**REQUIRED WORK:**
• a. Reproduce the mailing-list exchange about the forensic logging module from "Static variables are" up to and including "processing and egress.", switching "developer" to "programmer".
• b. Please write a continuation of the mailing-list exchange about the forensic logging module, picking up after its final line.

**EXTRACT TO READ:**
════════════════
Colm MacCarthaigh wrote:

> On Mon, Dec 29, 2003 at 01:39:28PM +0000, Ben Laurie wrote:
> 
>>So, I've written a forensic logging module. What this does is log the 
>>request as soon as all the headers have been read, then log again when 
>>its complete. Any request that doesn't complete should be viewed with 
>>great suspicion!
> 
> Cool, extremely useful in a lot of circumstances. Just one or two
> questions though. Is next_id deliberately random? It doesn't seem
> to get initialised anywhere, though that may be a feature.

Static variables are initialised to zero.

> Could the forensic_id be tied in with mod_unique_id? It seems confusing
> to have two different methods to generate unique id's for requests. Also
> with unique_id, I can see it being useful to make CGI's aware of their
> "tracking code" via the environment variable. That way a developer can
> use the same id to track ingress, processing and egress.
════════════════
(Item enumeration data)
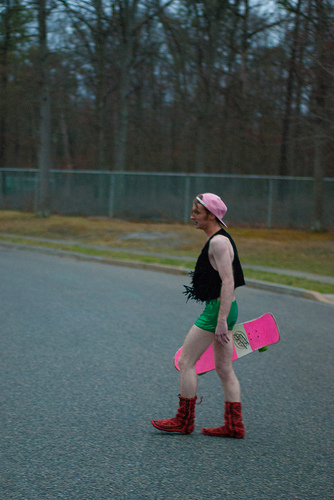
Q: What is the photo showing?
A: It is showing a road.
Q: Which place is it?
A: It is a road.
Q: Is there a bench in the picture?
A: No, there are no benches.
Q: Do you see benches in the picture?
A: No, there are no benches.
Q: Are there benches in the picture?
A: No, there are no benches.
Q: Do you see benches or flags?
A: No, there are no benches or flags.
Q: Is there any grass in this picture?
A: Yes, there is grass.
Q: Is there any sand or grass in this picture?
A: Yes, there is grass.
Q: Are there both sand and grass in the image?
A: No, there is grass but no sand.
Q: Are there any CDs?
A: No, there are no cds.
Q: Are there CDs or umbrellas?
A: No, there are no CDs or umbrellas.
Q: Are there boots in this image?
A: Yes, there are boots.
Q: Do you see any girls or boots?
A: Yes, there are boots.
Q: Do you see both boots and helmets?
A: No, there are boots but no helmets.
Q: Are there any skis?
A: No, there are no skis.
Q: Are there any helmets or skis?
A: No, there are no skis or helmets.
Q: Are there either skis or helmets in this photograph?
A: No, there are no skis or helmets.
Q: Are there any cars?
A: No, there are no cars.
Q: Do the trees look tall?
A: Yes, the trees are tall.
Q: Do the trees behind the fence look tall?
A: Yes, the trees are tall.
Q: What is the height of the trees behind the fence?
A: The trees are tall.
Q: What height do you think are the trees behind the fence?
A: The trees are tall.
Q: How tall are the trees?
A: The trees are tall.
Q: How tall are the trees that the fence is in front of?
A: The trees are tall.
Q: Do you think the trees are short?
A: No, the trees are tall.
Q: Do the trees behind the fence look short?
A: No, the trees are tall.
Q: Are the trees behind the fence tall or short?
A: The trees are tall.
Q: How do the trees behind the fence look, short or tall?
A: The trees are tall.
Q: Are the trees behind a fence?
A: Yes, the trees are behind a fence.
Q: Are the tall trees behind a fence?
A: Yes, the trees are behind a fence.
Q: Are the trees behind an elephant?
A: No, the trees are behind a fence.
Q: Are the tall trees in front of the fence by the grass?
A: No, the trees are behind the fence.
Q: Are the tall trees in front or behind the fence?
A: The trees are behind the fence.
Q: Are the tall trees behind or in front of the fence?
A: The trees are behind the fence.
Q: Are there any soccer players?
A: No, there are no soccer players.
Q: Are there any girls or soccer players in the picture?
A: No, there are no soccer players or girls.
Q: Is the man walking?
A: Yes, the man is walking.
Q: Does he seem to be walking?
A: Yes, the man is walking.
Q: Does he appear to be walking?
A: Yes, the man is walking.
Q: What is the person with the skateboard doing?
A: The man is walking.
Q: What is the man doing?
A: The man is walking.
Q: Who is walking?
A: The man is walking.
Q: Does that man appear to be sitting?
A: No, the man is walking.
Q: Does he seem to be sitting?
A: No, the man is walking.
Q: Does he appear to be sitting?
A: No, the man is walking.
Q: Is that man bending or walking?
A: The man is walking.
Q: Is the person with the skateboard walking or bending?
A: The man is walking.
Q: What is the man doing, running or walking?
A: The man is walking.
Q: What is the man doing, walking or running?
A: The man is walking.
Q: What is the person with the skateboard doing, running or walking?
A: The man is walking.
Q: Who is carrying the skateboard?
A: The man is carrying the skateboard.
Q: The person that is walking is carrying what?
A: The man is carrying a skateboard.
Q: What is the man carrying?
A: The man is carrying a skateboard.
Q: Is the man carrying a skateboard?
A: Yes, the man is carrying a skateboard.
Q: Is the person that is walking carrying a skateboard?
A: Yes, the man is carrying a skateboard.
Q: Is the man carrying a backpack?
A: No, the man is carrying a skateboard.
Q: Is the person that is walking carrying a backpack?
A: No, the man is carrying a skateboard.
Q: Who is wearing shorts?
A: The man is wearing shorts.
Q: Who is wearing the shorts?
A: The man is wearing shorts.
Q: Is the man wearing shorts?
A: Yes, the man is wearing shorts.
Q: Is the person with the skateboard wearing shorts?
A: Yes, the man is wearing shorts.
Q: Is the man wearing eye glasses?
A: No, the man is wearing shorts.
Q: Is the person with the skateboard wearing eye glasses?
A: No, the man is wearing shorts.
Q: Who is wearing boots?
A: The man is wearing boots.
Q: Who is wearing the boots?
A: The man is wearing boots.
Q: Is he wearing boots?
A: Yes, the man is wearing boots.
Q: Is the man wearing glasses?
A: No, the man is wearing boots.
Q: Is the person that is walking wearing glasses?
A: No, the man is wearing boots.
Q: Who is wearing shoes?
A: The man is wearing shoes.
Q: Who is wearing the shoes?
A: The man is wearing shoes.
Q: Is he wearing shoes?
A: Yes, the man is wearing shoes.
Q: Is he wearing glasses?
A: No, the man is wearing shoes.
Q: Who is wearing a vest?
A: The man is wearing a vest.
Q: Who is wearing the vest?
A: The man is wearing a vest.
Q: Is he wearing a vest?
A: Yes, the man is wearing a vest.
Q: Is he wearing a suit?
A: No, the man is wearing a vest.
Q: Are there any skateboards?
A: Yes, there is a skateboard.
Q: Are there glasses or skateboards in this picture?
A: Yes, there is a skateboard.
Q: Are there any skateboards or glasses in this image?
A: Yes, there is a skateboard.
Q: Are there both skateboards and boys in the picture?
A: No, there is a skateboard but no boys.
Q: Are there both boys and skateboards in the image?
A: No, there is a skateboard but no boys.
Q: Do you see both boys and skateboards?
A: No, there is a skateboard but no boys.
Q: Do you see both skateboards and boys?
A: No, there is a skateboard but no boys.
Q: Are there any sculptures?
A: No, there are no sculptures.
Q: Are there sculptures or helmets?
A: No, there are no sculptures or helmets.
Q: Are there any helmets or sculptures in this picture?
A: No, there are no sculptures or helmets.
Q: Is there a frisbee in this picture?
A: No, there are no frisbees.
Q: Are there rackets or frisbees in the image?
A: No, there are no frisbees or rackets.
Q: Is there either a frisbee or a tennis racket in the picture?
A: No, there are no frisbees or rackets.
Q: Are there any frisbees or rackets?
A: No, there are no frisbees or rackets.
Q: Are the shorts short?
A: Yes, the shorts are short.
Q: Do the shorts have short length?
A: Yes, the shorts are short.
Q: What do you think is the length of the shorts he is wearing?
A: The shorts are short.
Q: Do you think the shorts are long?
A: No, the shorts are short.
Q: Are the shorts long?
A: No, the shorts are short.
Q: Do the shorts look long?
A: No, the shorts are short.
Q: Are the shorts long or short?
A: The shorts are short.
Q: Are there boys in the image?
A: No, there are no boys.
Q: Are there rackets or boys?
A: No, there are no boys or rackets.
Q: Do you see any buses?
A: No, there are no buses.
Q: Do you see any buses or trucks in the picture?
A: No, there are no buses or trucks.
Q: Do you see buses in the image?
A: No, there are no buses.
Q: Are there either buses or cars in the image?
A: No, there are no buses or cars.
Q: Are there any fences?
A: Yes, there is a fence.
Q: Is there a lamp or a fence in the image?
A: Yes, there is a fence.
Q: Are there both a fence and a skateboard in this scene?
A: Yes, there are both a fence and a skateboard.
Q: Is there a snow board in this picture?
A: No, there are no snowboards.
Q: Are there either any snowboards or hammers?
A: No, there are no snowboards or hammers.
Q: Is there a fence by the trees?
A: Yes, there is a fence by the trees.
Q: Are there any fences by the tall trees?
A: Yes, there is a fence by the trees.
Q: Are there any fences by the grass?
A: Yes, there is a fence by the grass.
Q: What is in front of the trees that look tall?
A: The fence is in front of the trees.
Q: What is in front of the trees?
A: The fence is in front of the trees.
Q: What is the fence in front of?
A: The fence is in front of the trees.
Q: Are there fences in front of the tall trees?
A: Yes, there is a fence in front of the trees.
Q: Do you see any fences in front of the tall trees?
A: Yes, there is a fence in front of the trees.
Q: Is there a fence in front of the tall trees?
A: Yes, there is a fence in front of the trees.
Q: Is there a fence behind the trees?
A: No, the fence is in front of the trees.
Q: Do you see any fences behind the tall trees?
A: No, the fence is in front of the trees.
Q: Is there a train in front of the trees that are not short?
A: No, there is a fence in front of the trees.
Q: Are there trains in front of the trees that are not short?
A: No, there is a fence in front of the trees.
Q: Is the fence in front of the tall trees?
A: Yes, the fence is in front of the trees.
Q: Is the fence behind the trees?
A: No, the fence is in front of the trees.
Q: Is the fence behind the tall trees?
A: No, the fence is in front of the trees.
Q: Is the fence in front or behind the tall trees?
A: The fence is in front of the trees.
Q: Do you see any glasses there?
A: No, there are no glasses.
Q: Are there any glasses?
A: No, there are no glasses.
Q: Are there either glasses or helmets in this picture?
A: No, there are no glasses or helmets.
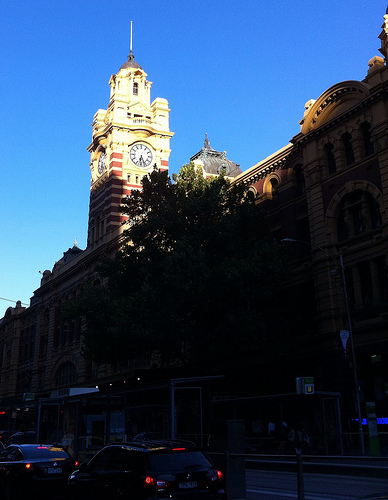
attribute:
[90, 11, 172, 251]
tower — tall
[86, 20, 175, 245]
tower — tall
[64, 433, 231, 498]
car — black 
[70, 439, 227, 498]
car — black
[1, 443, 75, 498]
car — black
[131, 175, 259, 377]
tree — big, green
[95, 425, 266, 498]
car — dark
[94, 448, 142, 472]
window — side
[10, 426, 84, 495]
car — dark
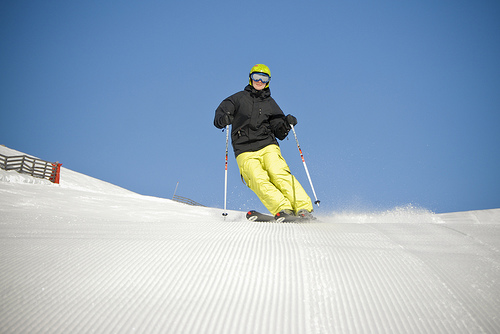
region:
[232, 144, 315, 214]
bright yellow ski pants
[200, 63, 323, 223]
person downhill skiing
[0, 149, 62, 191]
section of brown fence with bright red section on end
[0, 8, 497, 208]
bright blue sky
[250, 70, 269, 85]
gray and blue ski goggles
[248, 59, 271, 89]
yellow ski helmet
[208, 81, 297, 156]
black ski jacket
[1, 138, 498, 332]
well-groomed ski slope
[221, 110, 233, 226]
white ski pole with red and black accents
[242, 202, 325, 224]
downhill skis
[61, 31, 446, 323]
PIcture taken outdoors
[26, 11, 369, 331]
Picture taken during the day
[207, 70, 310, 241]
A man is skiing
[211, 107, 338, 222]
The man has two poles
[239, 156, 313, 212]
The man has yellow pants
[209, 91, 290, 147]
The man wears a black jacket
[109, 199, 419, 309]
The snow has been groomed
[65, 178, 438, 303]
Snow covers the mountain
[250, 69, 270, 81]
The man wears goggles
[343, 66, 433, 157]
The sky is void of clouds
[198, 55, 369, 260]
person skiing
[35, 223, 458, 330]
thin lines in the snow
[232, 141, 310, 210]
bright yellow snow pants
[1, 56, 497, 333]
person skiing down a slope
════════════════
**ANSWERS PER TASK:**
• a.
Static variables are initialised to zero.

> Could the forensic_id be tied in with mod_unique_id? It seems confusing
> to have two different methods to generate unique id's for requests. Also
> with unique_id, I can see it being useful to make CGI's aware of their
> "tracking code" via the environment variable. That way a programmer can
> use the same id to track ingress, processing and egress.

• b.
Well, it would be possible to make it use the unique ID if present. I'm 
not in favour of requiring it, though, because it appears add a good 
deal of unnecessary overhead.

> Or at least, could a host-specific part be added to the forensic id? 
> A lot of people collate logs (myself included ;) from clusters or whatever 
> and this would make life much easier there.

Hmmm. You should only be looking at requests that didn't complete, and 
since it includes the whole header, the host is in there anyway.

Cheers,

Ben.

-- 
http://www.apache-ssl.org/ben.html       http://www.thebunker.net/

"There is no limit to what a man can do or how far he can go if he
doesn't mind who gets the credit." - Robert Woodruff

Re: Forensic Logging

Posted by Colm MacCarthaigh <co...@stdlib.net>.
On Mon, Dec 29, 2003 at 01:39:28PM +0000, Ben Laurie wrote:
> So, I've written a forensic logging module. What this does is log the 
> request as soon as all the headers have been read, then log again when 
> its complete. Any request that doesn't complete should be viewed with 
> great suspicion!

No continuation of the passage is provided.